Here is your problem. You are valuing work and leisure in dollars, in the mistaken assumption that the value of dollars is constant. It isn’t. Dollars themselves have utility that isn’t fixed.
When you reduce the dollar value of a work hour, you must also take account of the changing utility of dollars when valuing leisure hours.
Taxes, whether of income or of consumption, certainly do affect behavior, especially at the margins. No anecdotes or false analogies will change that.
I might support consumption taxes if they were “progressive” in the sense that luxuries or unhealthy items were taxed much more heavily than necessities and healthy items. I think there’d be wide support that yachts should be taxed at a much higher rate than bicycles. Taxing sugared soft drinks at a higher rate than juice might be met with outrage. And having a political legislature pass judgment on the “values” of different goods sounds, understandably, absurd.
Perhaps more important than income-vs-consumption to the design of a taxation system is whether the taxes could be collected simply and fairly, with little chance for cheating and minimal need for bureaucracy and intrusion. For that reason, I’ve always thought government should get more of its revenue from real estate taxes (impossible to evade, since land isn’t going anywhere) and perhaps at a few infrastructure bottlenecks (e.g. fuel, financial transactions). However, income and estate taxes have the benefit that they allow desirable income/wealth redistribution.
No, Rothbard, much clearer:
While there are parts of “Austrian” economics that are controversial to be sure. This ain’t one of them.
I’m not using a model. I am making statements of economic reality about a hypothetical situation. There is a difference.
If someone chooses A over B, that person values A over B. There is no more definitions or logic needed here. Pretty straightforward, actually.
I wasn’t appealing to anyone, but I was providing further reading for anyone who is interested.
Their range of acceptable decisions is limited, yes. In a world of scarce means, there will always be limitations on decisions. If you are railing against scarcity, I suggest hubris.

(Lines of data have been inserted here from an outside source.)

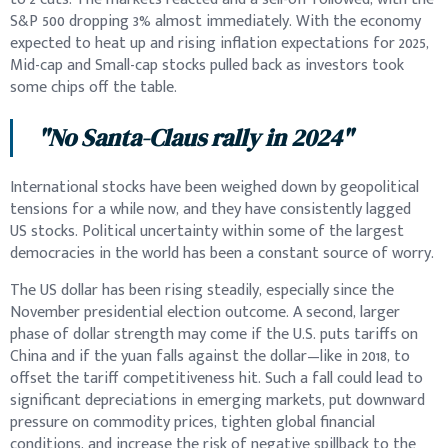
S&P 500 dropping 3% almost immediately. With the economy
expected to heat up and rising inflation expectations for 2025,
Mid-cap and Small-cap stocks pulled back as investors took
some chips off the table.
"No Santa-Claus rally in 2024"
International stocks have been weighed down by geopolitical
tensions for a while now, and they have consistently lagged
US stocks. Political uncertainty within some of the largest
democracies in the world has been a constant source of worry.
The US dollar has been rising steadily, especially since the
November presidential election outcome. A second, larger
phase of dollar strength may come if the U.S. puts tariffs on
China and if the yuan falls against the dollar—like in 2018, to
offset the tariff competitiveness hit. Such a fall could lead to
significant depreciations in emerging markets, put downward
pressure on commodity prices, tighten global financial
conditions, and increase the risk of negative spillback to the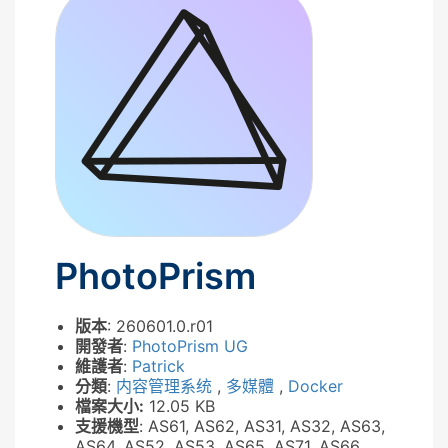
PhotoPrism
版本
: 260601.0.r01
開發者
:
PhotoPrism UG
維護者
:
Patrick
分類
:
内容管理系统
,
多媒體
,
Docker
檔案大小:
12.05 KB
支援機型
: AS61, AS62, AS31, AS32, AS63,
AS64, AS52, AS53, AS65, AS71, AS66,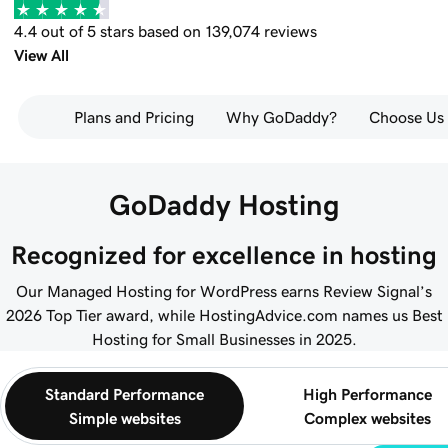
4.4 out of 5 stars based on 139,074 reviews
View All
Plans and Pricing
Why GoDaddy?
Choose Us
GoDaddy Hosting
Recognized for excellence in hosting
Our Managed Hosting for WordPress earns Review Signal’s
2026 Top Tier award, while HostingAdvice.com names us Best
Hosting for Small Businesses in 2025.
Standard Performance
High Performance
Simple websites
Complex websites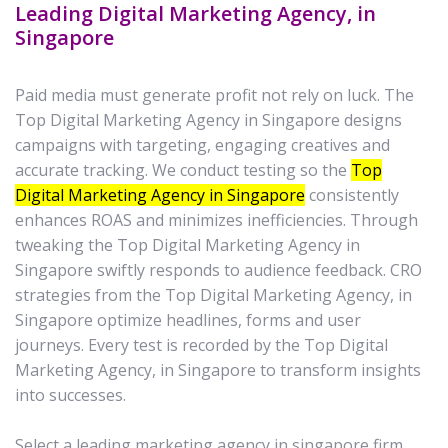
Leading Digital Marketing Agency, in
Singapore
Paid media must generate profit not rely on luck. The
Top Digital Marketing Agency in Singapore designs
campaigns with targeting, engaging creatives and
accurate tracking. We conduct testing so the
Top
Digital Marketing Agency in Singapore
consistently
enhances ROAS and minimizes inefficiencies. Through
tweaking the Top Digital Marketing Agency in
Singapore swiftly responds to audience feedback. CRO
strategies from the Top Digital Marketing Agency, in
Singapore optimize headlines, forms and user
journeys. Every test is recorded by the Top Digital
Marketing Agency, in Singapore to transform insights
into successes.
Select a leading marketing agency in singapore firm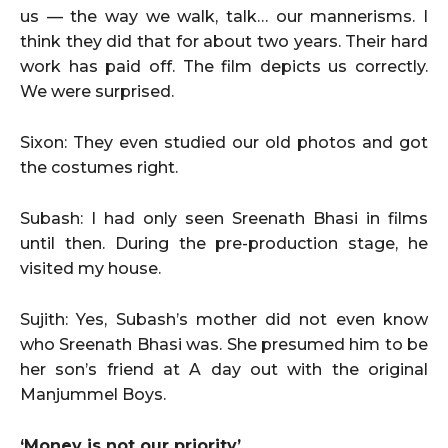
us — the way we walk, talk… our mannerisms. I
think they did that for about two years. Their hard
work has paid off. The film depicts us correctly.
We were surprised.
Sixon: They even studied our old photos and got
the costumes right.
Subash: I had only seen Sreenath Bhasi in films
until then. During the pre-production stage, he
visited my house.
Sujith: Yes, Subash’s mother did not even know
who Sreenath Bhasi was. She presumed him to be
her son’s friend at A day out with the original
Manjummel Boys.
‘Money is not our priority’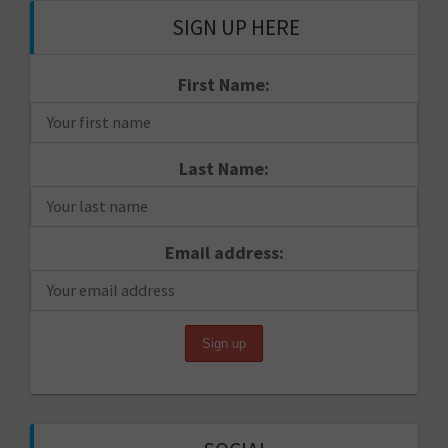
SIGN UP HERE
First Name:
Last Name:
Email address: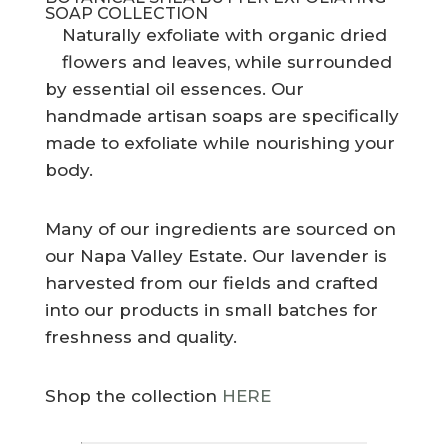
SOAP COLLECTION
Naturally exfoliate with organic dried
flowers and leaves, while surrounded
by essential oil essences. Our
handmade artisan soaps are specifically
made to exfoliate while nourishing your
body.
Many of our ingredients are sourced on
our Napa Valley Estate. Our lavender is
harvested from our fields and crafted
into our products in small batches for
freshness and quality.
Shop the collection
HERE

I was simply talking about one person and how, everything else being equal, his or her values are evident in the decisions he or she makes. I’m not reinventing the wheel here. I nowhere said people should work more, yadda yadda, yadda.
Not necessarily, at least for this demonstration. The utility of dollars corresponds with the subjective value attributed to them by their holder. A person could value their first dollar virtually the same as their 800th dollar, or much less.
You have hit on a mistake I made, though. There is no need to attach dollar values to the valuations of labor hours and leisure dollars. I should simply state that the 41st labor hour was valued higher than the 128th leisure hour, and so forth. Attaching dollars to the values makes the demonstration more realistic for some people.
Behavioral economists have ways of mapping things like leisure time into dollars.
Expected utility is hardly controversial - von Neumann and Morgenstern quantified it, but it was understood long before that.
So I’m not sure what you are getting at. It may be true that people having more money per hour will work fewer hours, all things being equal - but is that a negative? It would be if we had a labor shortage, but wage growth shows that we do not. I think it is pretty clear that we are better off if we have 3n people working 40 hours a week as opposed to 2n working 60 hours a week. The losers will be companies paying more benefits, but everyone else wins, as government expenditures go down. And companies may win also from greater demand and more leisure time for people to buy and use their products.
Wait what? “Everybody wins” if people choose to work less?